##### Entries supplied #####

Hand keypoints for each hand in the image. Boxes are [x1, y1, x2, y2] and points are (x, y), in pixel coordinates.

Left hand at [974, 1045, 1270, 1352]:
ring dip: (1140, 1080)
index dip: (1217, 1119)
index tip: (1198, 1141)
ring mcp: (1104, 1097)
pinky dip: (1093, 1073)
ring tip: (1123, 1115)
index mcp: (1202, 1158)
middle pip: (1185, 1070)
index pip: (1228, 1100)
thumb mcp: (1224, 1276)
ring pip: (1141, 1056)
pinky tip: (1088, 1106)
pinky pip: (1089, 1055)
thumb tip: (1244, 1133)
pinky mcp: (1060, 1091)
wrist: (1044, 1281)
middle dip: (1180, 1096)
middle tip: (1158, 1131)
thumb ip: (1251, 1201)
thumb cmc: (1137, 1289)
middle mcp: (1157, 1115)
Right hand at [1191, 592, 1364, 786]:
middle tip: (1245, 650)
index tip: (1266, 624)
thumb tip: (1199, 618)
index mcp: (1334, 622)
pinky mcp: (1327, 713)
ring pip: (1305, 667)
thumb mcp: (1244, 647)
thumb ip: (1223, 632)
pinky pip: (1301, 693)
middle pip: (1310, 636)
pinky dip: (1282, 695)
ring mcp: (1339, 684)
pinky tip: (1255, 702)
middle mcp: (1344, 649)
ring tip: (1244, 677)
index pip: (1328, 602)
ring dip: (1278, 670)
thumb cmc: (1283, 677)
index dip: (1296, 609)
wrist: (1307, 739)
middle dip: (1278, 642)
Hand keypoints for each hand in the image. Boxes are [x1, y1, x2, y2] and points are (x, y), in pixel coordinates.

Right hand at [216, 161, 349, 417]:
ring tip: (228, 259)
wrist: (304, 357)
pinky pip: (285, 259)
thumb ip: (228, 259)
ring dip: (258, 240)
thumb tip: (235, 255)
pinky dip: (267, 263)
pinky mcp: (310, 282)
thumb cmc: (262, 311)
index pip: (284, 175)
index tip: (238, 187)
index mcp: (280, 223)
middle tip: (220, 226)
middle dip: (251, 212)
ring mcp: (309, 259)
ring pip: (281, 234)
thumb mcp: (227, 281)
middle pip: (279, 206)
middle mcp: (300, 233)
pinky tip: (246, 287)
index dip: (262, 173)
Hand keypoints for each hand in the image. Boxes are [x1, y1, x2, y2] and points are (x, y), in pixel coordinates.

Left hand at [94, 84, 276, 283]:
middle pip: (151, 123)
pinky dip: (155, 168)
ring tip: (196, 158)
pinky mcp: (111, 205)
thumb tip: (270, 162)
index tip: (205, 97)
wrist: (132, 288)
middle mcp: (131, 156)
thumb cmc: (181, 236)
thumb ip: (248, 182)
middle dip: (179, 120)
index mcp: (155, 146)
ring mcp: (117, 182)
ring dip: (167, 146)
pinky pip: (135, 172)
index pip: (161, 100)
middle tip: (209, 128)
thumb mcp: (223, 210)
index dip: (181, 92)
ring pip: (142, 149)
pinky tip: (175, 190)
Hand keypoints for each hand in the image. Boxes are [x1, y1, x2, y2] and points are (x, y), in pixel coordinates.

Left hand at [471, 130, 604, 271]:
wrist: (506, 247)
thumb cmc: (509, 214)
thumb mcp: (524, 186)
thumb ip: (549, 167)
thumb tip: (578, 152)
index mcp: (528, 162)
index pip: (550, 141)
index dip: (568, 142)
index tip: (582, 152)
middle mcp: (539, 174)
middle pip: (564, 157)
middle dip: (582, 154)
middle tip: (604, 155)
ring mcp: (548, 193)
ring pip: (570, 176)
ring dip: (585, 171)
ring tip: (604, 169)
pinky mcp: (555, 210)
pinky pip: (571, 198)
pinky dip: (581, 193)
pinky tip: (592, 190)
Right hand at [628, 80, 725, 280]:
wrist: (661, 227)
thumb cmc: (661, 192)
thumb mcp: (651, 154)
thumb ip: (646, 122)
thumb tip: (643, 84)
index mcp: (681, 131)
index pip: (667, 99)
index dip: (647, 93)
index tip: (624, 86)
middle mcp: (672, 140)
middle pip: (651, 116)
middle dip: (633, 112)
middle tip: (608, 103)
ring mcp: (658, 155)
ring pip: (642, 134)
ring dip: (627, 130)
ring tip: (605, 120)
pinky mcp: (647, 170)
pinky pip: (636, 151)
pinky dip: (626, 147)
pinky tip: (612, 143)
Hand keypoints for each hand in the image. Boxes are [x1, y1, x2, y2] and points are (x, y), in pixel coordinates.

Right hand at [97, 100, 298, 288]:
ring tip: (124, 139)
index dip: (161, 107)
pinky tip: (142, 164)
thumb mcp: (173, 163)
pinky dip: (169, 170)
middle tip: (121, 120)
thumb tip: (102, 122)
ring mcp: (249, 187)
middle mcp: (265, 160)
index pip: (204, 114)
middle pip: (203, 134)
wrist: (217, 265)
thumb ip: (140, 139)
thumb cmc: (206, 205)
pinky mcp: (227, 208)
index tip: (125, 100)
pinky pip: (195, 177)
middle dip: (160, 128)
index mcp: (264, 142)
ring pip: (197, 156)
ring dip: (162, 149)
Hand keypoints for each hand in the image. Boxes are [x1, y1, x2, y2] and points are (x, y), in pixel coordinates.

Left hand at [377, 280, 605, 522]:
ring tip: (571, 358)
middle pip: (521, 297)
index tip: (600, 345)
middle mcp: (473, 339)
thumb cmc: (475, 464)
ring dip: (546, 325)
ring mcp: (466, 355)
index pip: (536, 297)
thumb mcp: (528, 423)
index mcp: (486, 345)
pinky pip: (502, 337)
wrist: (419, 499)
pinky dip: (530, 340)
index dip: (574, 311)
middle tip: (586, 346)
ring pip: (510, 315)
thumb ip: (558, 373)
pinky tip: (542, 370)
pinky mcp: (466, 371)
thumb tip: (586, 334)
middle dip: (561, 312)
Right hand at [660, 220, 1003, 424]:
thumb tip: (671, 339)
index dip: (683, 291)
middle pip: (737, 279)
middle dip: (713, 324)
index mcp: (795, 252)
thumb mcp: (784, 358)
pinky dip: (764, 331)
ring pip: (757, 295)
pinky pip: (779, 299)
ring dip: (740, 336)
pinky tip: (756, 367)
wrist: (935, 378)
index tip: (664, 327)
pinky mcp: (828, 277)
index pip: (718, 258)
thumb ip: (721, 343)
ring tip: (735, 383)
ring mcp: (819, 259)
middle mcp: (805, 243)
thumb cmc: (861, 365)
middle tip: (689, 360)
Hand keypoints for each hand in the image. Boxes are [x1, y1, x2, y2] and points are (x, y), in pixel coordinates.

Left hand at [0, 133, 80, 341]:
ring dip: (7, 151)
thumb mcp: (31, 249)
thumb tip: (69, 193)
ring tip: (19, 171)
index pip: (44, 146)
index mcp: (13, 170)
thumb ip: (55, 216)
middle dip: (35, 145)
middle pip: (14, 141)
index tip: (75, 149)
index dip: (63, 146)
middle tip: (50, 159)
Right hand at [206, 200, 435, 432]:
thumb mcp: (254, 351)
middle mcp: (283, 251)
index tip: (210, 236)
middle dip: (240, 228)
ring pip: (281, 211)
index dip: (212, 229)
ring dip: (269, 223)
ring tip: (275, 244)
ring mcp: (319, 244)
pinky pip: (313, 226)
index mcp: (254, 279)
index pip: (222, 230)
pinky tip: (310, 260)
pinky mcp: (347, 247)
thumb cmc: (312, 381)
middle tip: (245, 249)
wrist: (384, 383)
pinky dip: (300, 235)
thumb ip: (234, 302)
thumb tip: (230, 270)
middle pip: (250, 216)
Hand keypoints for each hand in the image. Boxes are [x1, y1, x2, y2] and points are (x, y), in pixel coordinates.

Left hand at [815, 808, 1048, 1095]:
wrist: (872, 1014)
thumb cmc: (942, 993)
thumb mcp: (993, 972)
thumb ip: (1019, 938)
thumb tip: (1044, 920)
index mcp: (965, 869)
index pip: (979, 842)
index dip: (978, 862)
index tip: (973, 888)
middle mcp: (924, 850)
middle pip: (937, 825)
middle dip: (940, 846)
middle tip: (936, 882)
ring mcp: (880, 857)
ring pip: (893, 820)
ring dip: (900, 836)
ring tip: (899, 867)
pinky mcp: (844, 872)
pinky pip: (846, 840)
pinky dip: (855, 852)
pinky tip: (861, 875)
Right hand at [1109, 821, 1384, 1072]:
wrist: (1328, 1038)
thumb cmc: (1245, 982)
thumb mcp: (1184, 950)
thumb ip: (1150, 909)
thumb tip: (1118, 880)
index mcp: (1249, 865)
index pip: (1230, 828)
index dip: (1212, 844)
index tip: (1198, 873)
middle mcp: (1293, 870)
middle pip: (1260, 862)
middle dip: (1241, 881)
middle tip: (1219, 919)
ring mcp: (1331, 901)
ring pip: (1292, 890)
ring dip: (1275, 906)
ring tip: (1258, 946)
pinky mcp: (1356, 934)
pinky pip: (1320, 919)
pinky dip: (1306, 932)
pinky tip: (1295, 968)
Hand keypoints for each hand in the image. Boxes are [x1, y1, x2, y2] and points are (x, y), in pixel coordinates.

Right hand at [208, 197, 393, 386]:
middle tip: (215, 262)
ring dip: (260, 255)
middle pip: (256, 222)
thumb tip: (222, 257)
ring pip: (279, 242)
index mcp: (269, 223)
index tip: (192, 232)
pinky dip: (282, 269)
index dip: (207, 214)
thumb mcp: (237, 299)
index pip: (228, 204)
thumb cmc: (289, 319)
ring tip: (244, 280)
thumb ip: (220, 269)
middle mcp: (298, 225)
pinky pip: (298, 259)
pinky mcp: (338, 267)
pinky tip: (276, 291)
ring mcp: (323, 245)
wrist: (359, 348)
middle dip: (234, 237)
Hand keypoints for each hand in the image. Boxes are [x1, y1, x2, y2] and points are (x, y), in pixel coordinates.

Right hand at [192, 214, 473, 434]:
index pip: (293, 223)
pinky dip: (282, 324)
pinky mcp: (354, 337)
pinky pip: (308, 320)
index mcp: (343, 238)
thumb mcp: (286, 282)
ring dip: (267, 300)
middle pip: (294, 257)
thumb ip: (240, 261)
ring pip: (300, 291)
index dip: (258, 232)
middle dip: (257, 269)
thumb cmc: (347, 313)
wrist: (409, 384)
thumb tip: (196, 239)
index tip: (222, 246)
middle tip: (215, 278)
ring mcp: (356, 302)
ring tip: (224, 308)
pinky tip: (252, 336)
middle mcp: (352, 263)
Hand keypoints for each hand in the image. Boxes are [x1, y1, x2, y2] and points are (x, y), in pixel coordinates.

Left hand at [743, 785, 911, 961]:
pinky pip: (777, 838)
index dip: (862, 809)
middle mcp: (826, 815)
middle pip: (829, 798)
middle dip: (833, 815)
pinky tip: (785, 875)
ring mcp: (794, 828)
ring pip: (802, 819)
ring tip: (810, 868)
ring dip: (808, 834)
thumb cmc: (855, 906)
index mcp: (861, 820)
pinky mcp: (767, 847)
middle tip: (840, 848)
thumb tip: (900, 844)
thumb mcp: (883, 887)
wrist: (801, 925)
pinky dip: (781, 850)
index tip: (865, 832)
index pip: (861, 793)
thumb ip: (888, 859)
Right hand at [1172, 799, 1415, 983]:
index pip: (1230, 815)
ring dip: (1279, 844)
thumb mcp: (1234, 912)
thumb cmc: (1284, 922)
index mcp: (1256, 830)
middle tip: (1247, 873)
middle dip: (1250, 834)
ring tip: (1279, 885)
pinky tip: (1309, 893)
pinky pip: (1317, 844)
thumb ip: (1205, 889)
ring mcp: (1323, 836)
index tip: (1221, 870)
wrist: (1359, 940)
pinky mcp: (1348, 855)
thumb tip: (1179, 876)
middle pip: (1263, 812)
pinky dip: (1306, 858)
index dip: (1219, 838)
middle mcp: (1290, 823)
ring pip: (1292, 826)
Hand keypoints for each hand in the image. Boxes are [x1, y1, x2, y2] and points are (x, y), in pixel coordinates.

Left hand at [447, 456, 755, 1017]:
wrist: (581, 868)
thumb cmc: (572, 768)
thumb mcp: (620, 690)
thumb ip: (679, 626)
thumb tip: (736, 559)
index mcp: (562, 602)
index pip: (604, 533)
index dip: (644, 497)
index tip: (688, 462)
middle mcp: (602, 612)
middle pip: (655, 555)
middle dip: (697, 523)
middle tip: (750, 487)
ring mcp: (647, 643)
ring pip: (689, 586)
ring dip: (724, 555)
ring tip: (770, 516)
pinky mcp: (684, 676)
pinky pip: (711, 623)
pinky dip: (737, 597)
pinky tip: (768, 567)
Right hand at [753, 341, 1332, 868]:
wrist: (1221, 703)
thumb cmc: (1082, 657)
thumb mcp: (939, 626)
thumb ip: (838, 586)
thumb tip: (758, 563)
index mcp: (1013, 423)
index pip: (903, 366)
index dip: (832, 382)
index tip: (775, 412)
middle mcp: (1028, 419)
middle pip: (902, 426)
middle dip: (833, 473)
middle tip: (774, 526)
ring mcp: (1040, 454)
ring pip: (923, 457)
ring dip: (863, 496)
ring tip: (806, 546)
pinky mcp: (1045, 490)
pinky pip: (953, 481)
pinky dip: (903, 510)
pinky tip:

#####

**Work instructions:** Respond with only the number of lines in the records that include the word "Right".

**Worked solution:** 11